Paylaş
Mustafa AKAYDIN
Mavi gözleri ışık saçıyor.
Enerjik.
Cesur.
Lafı dolandıranlardan değil.
Dan dan konuşuyor.
Risk almayı seviyor.
Siyasetteki farkı, kimseye müdanası olmaması.
Gücünü de eğitiminden, bilgisinden, kültüründen alıyor.
O Antalya’nın ‘Hoca’sı.
Şu anki belediye başkanı.
Yıllarca bir cerrah olarak Antalyalılara hizmet ettiği için sokağa çıktığımızda herkes eline sarılıyor, teşekkür için.
Kültüre önem veriyor, kadınlara da...
Bir sürü şey yaptı.
Aile danışma merkezleri kurdu, sığınma evi kurdu, kadın istihdamına öncelik tanıdı, kadınları edebiyatla buluşturdu, kadın zirveleri düzenledi.

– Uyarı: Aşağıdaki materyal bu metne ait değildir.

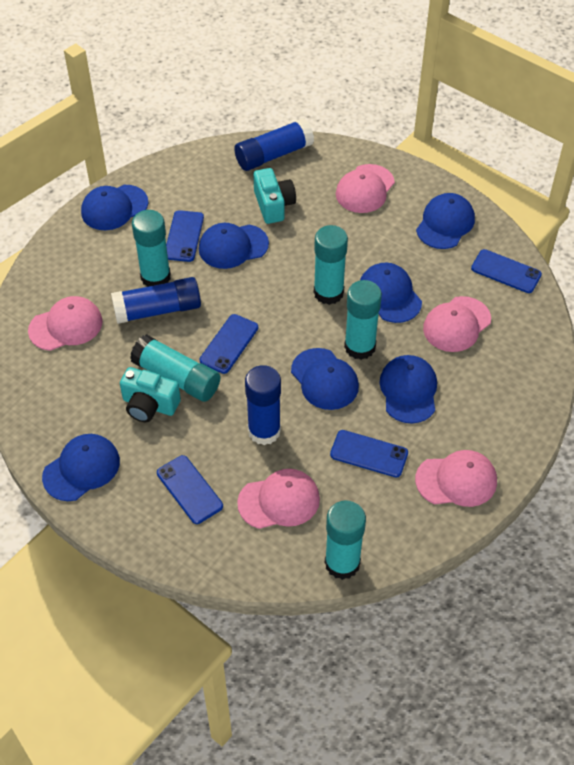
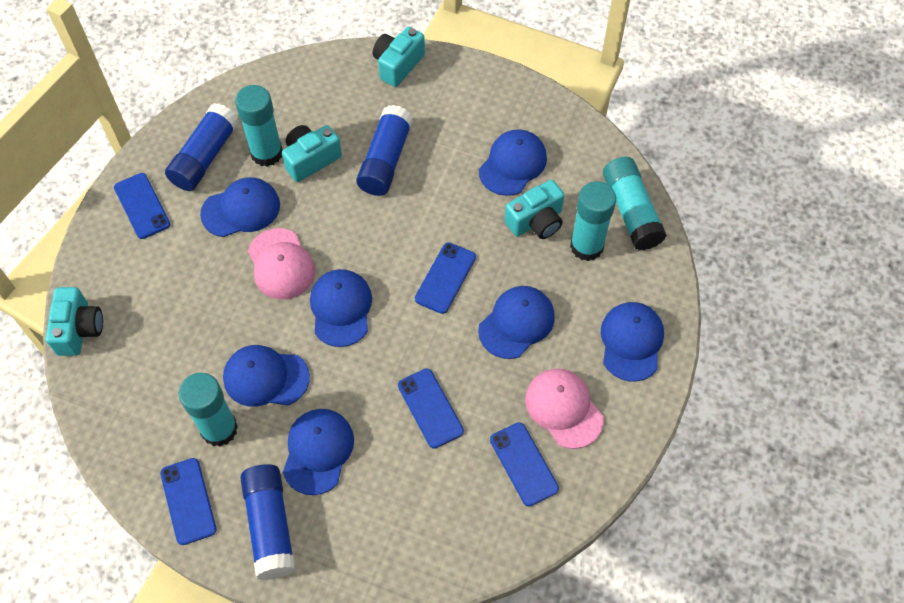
pink cap: [28,296,103,351] [237,469,320,529] [336,164,395,213] [415,450,497,507] [423,296,491,352] = 5 -> [248,228,315,299] [525,369,604,449] = 2
turquoise camera: [120,367,181,422] [253,168,296,224] = 2 -> [46,287,103,356] [282,125,342,182] [373,27,425,87] [505,180,564,239] = 4
turquoise glue stick: [130,334,220,402] [132,210,171,287] [314,225,348,305] [325,501,366,580] [344,280,382,360] = 5 -> [178,373,238,447] [235,85,283,167] [570,181,616,261] [603,157,667,250] = 4

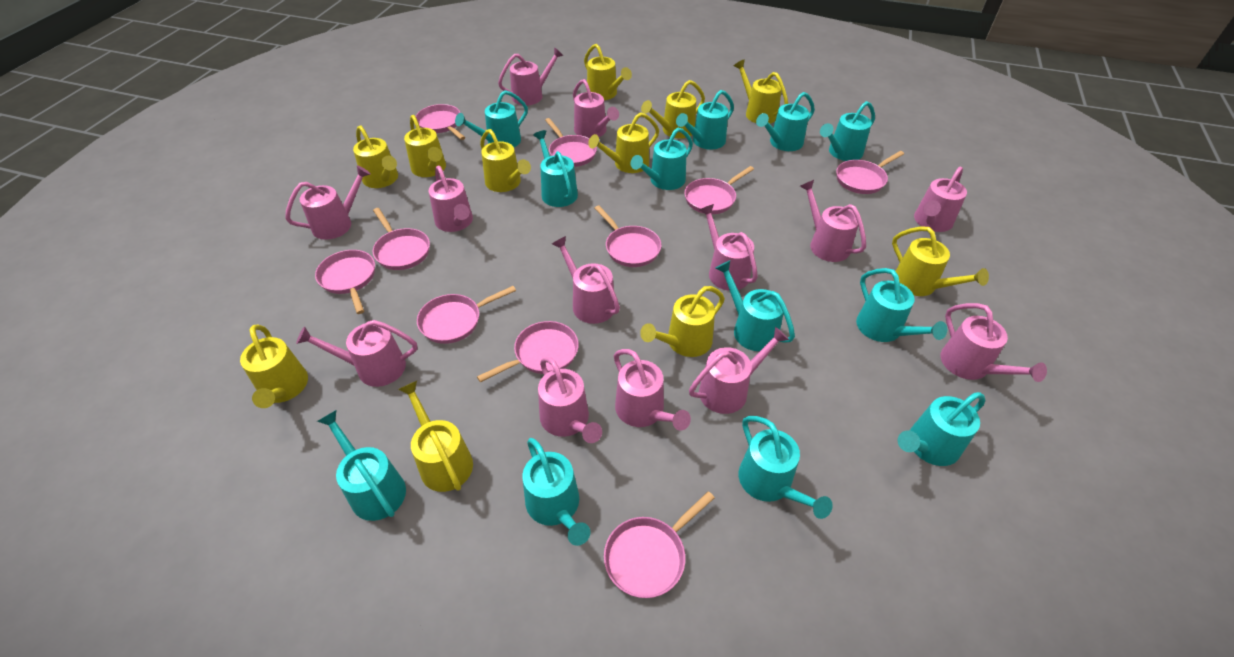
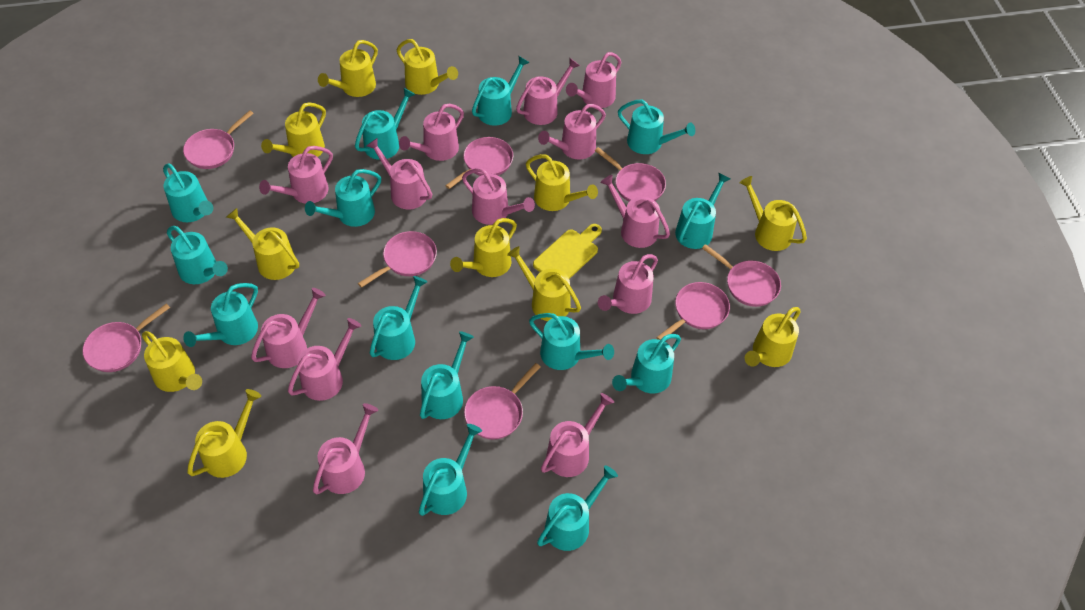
pink pan: [315,250,375,314] [373,208,430,270] [415,104,465,140] [417,286,516,344] [477,321,579,383] [545,118,597,167] [594,205,662,267] [604,491,715,598] [684,166,754,214] [836,151,904,194] = 10 -> [82,304,170,372] [183,110,254,169] [358,231,437,288] [445,137,513,189] [464,363,540,440] [595,147,666,202] [656,282,730,340] [702,244,781,307] = 8
turquoise watering can: [317,410,406,521] [455,90,528,147] [522,438,591,546] [533,130,578,207] [631,128,693,190] [676,90,734,150] [715,260,795,351] [739,416,833,519] [756,92,815,151] [820,101,875,161] [856,268,947,342] [898,392,985,466] = 12 -> [163,163,213,222] [167,226,228,284] [183,283,258,347] [305,169,381,227] [355,88,416,160] [370,276,427,360] [419,424,482,516] [420,331,474,419] [472,56,530,126] [529,313,614,370] [537,465,618,551] [612,334,681,393] [618,99,695,154] [675,172,730,249] = 14
yellow cutting board: none = 0 -> [533,224,602,279] = 1

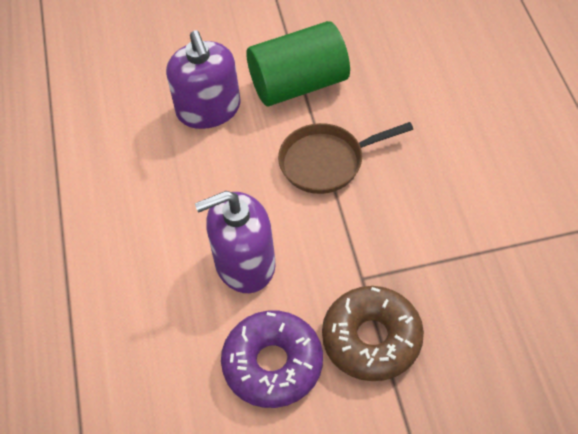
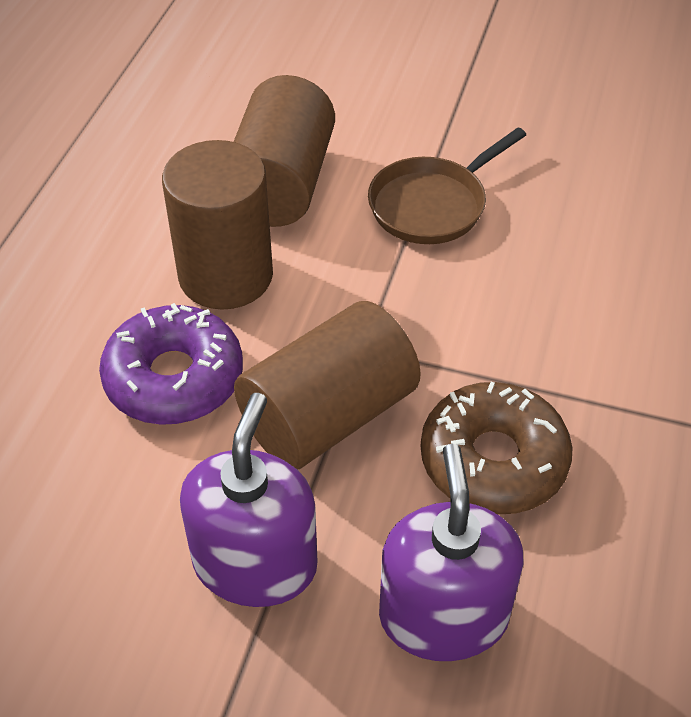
brown cylinder: none = 0 -> [162,140,273,309] [234,75,335,227] [234,301,421,470] = 3
green cylinder: [246,21,350,106] = 1 -> none = 0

Esprili ve mizah yönü çok güçlü.
Bu seçimi de kazanacağından emin.
2009 seçim kampanyasında sloganı, ‘Yaparsa hoca yapar’dı, bu seferki, ’Hocanın bir bildiği var.’
Seçimler yaklaşıyor. Heyecan var mı?
-Olmaz mı? Heyecansız başarı elde edilmez. Edilse de keyif vermez...
Anketler ne gösteriyor?
-Anketlere hep kuşkuyla baktım. Beş yıl önce yaptırdığımın dışında beni önde gösteren hiçbir anket yoktu. Ama, “Bu seçimi kazanacağım” dedim. Kazandım da. “Yüzde 45” dedim, 41 oldu. Şu anda ORC anket şirketi bizi, Gezici ise AK Parti’yi önde gösteriyor.
Sizin kalbiniz ne diyor?
-Yine kazanacaksın diyor!
Şu beş seneye bakınca, bilanço ne: Sevaplarınız günahlarınızdan çok mu?
-Bu, halkın takdir edeceği bir şey. Ben sadece şunu söylüyorum: Beş yıl önce halka ne vaat ettiysek, eksiksiz yaptık veya başlattık. Vaat etmeyip, yaptıklarımız da var...
Siz bir akademisyensiniz. Beş yıl önce birdenbire bambaşka bir alana geçtiniz. “Siyasete gireyim mi, girmeyeyim mi?” diye hiç tereddüt etmediniz mi?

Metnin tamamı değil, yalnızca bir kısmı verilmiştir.